* Work instructions:
(A) Can you repeat the lawn disease article word for word, from "Interestingly, the thread-like" to "to snow mould."?
(B) Go on with the lawn disease article, picking up after its last sentence.

* Document text:
Start of Block

Lawn disease is the last thing you want this summer. It’s something that affects a number of gardens in the UK and can be confusing, as it’s often difficult to identify the cause.
It’s good to keep in mind that lawn diseases are most commonly fungus and can be treated easily. An early diagnosis is important to ensure that the disease does not spread and damage the rest of the lawn.
3 common types of lawn disease
1) Red Thread
The most common lawn disease in the UK is Red Thread – which typically affects lawns which have poor light and soil. Symptoms often occur after periods of heavy rain, as it washes away nitrogen from the soil.
The late summer is a common time in which Red Thread can be seen. You should be able to notice this when inspecting your lawn. Simply look for red needle like threads growing on your grass leaves.
Interestingly, the thread-like structures (stromata) can actually survive on leaf debris and in soil for up to two years. Spread of the disease can occur by airborne or waterborne spores, or on contaminated tools or shoes.
Worry not however, Red Thread is more of a leaf disease so is unlikely to kill the root system meaning turf can recover adequately given time.
How to treat it
An application of nitrogen to the affected area of Red Thread is often an effective way to control it. Nitrogen is best given as sulphate of ammonia at 15g per sq m (½oz per sq yd) – always follow the directions on the fertiliser box. Do not apply after August to avoid the production of soft growth which is prone to snow mould.
2) Fusarium (also known as Microdochium Patch & Pink Snow Mould)

End of Block

[Stored items]
Start of Block

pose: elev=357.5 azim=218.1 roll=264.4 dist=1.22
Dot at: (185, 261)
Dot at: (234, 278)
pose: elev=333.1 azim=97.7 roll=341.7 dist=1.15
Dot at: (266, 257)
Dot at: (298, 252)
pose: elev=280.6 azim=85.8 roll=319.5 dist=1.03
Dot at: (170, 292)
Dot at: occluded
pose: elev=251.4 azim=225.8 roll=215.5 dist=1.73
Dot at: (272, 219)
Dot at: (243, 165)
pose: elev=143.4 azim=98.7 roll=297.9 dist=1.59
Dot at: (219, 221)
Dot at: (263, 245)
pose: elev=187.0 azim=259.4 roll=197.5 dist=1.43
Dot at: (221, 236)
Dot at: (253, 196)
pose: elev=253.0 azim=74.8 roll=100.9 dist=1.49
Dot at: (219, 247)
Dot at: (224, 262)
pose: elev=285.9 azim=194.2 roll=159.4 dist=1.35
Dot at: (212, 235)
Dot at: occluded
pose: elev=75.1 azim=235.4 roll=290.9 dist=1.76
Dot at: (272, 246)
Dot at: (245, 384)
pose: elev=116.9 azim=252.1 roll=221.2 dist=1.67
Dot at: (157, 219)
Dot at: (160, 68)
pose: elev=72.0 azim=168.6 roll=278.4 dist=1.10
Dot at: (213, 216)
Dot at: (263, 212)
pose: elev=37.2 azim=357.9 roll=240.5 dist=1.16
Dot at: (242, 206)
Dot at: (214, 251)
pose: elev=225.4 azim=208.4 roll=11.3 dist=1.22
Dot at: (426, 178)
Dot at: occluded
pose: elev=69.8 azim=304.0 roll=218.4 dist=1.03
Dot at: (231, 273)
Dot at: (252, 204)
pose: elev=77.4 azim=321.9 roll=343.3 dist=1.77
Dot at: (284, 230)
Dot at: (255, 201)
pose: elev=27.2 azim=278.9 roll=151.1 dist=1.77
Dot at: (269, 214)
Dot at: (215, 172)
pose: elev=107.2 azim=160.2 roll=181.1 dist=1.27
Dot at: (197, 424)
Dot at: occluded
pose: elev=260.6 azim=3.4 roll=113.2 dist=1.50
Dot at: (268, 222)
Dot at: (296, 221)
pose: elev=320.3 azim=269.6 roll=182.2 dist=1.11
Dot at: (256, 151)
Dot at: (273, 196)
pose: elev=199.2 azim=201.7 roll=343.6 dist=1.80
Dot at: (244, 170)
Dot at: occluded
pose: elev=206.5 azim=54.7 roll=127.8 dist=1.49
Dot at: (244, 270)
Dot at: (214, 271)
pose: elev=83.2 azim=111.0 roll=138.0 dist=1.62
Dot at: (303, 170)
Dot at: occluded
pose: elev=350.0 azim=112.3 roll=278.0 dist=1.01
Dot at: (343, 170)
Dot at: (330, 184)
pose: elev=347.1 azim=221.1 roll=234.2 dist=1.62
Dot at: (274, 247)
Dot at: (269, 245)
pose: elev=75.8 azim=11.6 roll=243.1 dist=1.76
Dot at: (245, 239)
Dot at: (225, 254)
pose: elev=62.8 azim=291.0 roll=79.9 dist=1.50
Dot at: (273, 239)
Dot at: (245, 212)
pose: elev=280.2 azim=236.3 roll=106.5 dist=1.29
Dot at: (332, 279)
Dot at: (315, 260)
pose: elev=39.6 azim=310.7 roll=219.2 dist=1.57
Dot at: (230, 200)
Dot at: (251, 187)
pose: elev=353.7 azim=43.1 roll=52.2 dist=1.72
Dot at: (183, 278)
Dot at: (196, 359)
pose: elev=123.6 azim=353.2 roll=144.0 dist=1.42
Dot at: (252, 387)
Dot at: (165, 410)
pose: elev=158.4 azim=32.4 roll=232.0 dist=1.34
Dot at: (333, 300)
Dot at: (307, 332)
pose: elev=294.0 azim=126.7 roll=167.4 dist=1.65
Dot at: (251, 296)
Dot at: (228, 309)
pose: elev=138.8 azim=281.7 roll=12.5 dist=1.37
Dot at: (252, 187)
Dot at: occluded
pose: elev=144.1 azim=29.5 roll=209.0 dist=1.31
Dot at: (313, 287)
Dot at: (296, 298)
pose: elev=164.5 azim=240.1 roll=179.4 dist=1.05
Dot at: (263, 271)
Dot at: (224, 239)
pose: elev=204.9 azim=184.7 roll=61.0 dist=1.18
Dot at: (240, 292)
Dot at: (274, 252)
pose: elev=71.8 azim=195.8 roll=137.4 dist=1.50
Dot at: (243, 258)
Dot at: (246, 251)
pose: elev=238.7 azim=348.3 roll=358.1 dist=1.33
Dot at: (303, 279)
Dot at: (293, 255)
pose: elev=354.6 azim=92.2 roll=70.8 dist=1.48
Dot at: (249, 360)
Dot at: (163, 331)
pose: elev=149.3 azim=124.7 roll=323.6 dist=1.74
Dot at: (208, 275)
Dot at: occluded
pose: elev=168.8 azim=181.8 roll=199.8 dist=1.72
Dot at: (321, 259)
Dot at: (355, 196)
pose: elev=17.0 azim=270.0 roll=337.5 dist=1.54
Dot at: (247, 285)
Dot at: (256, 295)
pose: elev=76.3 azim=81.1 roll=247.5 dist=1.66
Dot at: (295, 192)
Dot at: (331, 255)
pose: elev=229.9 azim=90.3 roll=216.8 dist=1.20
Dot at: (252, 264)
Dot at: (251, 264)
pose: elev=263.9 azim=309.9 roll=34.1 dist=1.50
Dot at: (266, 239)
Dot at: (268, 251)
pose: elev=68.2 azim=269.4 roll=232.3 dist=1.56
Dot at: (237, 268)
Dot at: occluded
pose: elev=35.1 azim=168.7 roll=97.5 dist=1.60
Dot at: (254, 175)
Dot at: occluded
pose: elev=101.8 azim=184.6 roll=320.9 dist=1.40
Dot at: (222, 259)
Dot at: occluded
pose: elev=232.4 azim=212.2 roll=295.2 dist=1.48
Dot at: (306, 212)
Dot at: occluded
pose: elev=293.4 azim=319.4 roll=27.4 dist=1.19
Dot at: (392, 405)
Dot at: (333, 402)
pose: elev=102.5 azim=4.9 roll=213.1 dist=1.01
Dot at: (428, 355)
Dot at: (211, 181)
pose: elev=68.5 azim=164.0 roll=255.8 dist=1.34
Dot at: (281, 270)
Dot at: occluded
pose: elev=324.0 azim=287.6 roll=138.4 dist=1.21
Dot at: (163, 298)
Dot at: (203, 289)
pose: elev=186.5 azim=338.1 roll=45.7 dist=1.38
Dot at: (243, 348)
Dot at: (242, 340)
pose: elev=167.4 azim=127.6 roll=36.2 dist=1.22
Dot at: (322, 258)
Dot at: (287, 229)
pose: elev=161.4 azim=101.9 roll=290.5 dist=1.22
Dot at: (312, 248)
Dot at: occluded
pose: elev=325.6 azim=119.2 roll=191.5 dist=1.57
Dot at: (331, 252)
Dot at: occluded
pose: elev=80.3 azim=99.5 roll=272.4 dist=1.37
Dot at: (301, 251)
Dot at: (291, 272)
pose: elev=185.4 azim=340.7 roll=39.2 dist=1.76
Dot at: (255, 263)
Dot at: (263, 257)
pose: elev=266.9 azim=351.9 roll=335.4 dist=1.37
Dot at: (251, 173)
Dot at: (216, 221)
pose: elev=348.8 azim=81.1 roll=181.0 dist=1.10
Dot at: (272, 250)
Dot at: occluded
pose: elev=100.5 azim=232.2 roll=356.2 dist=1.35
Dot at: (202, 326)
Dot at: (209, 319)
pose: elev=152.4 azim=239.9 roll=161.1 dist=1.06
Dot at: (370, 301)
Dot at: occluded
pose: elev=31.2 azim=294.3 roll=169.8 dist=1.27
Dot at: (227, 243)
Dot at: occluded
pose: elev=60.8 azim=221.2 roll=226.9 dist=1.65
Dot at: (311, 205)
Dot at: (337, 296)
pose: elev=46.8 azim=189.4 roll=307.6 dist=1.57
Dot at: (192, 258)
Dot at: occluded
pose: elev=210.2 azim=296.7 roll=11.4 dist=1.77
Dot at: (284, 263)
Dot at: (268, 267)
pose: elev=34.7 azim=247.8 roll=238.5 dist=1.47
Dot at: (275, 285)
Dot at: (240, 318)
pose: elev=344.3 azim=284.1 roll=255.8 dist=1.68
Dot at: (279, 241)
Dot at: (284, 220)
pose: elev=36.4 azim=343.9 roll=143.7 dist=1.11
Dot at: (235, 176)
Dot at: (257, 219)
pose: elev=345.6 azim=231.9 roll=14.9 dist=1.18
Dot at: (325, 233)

End of Block

* Answer section:
(A)
Interestingly, the thread-like structures (stromata) can actually survive on leaf debris and in soil for up to two years. Spread of the disease can occur by airborne or waterborne spores, or on contaminated tools or shoes.
Worry not however, Red Thread is more of a leaf disease so is unlikely to kill the root system meaning turf can recover adequately given time.
How to treat it
An application of nitrogen to the affected area of Red Thread is often an effective way to control it. Nitrogen is best given as sulphate of ammonia at 15g per sq m (½oz per sq yd) – always follow the directions on the fertiliser box. Do not apply after August to avoid the production of soft growth which is prone to snow mould.

(B)
Fusarium is a disease which is often found in fine turf. It is caused by a fungus called Microdochium nivale and can appear on lawns, particularly after periods of prolonged snow which has given your lawn a sustained covering. Symptoms of this disease can first appear as small circular soaked patches and then lead to the discolouring of grass. Grass colour will change to orange / brown, then to a darker red-brown, ultimately then progressing to a tan / straw colour.
How to treat it
The best way to treat and prevent this comes through good soil fertility. Invest in a fertiliser with low levels of nitrogen for this disease, these are usually classed as autumn/winter fertilisers. In addition to this make sure you’re mowing regularly and using a lawnmower with a sharp blade.
3) Leaf Spot
Occurring mostly in the summer months of high temperatures and high humidity, Leaf Spot is a disease which is easily recognisable. Something you’ve probably seen before, the infected area turns a pale brown and looks burnt with a ring of yellow. Leaf Spot is actually a common name given to a large range of lawn diseases, caused by the same family of fungi.
How to treat it
Early action is important and how the turf is watered, fed and mowed makes a difference for this. Try to make sure that grass does not stay continuously wet or become excessively dry. Water no more than once per week and do this in the morning - this allows turf to dry throughout the day. Aerating your lawn frequently is a good way to combat Leaf Spot and, as always, a good fertiliser is recommended.
5 tips how to avoid lawn disease
• Don’t overwater – most lawn diseases thrive when grass is constantly wet for long periods of time
• Don’t mow too low – did you know you should aim to cut only 1/3 of the grass blade when you mow? Mowing too low creates grass conditions that diseases love, and excessively stresses the grass.
• Make sure your blade is sharp - this prevents fraying the tips of the grass blade. This fraying leads to the grass dehydrating which causes yellowing of the grass tips – You can purchase Flymo Genuine replacement blades on http://www.shop.flymo.co.uk/
• Fertilise well – Ask at your local garden centre for the correct fertiliser for your lawn problems
• Frequent aeration – Aeration is the practice of punching small holes into your turf to allow air, water and nutrients to the grass roots. This helps produce a stronger, more vigorous lawn to fight off disease.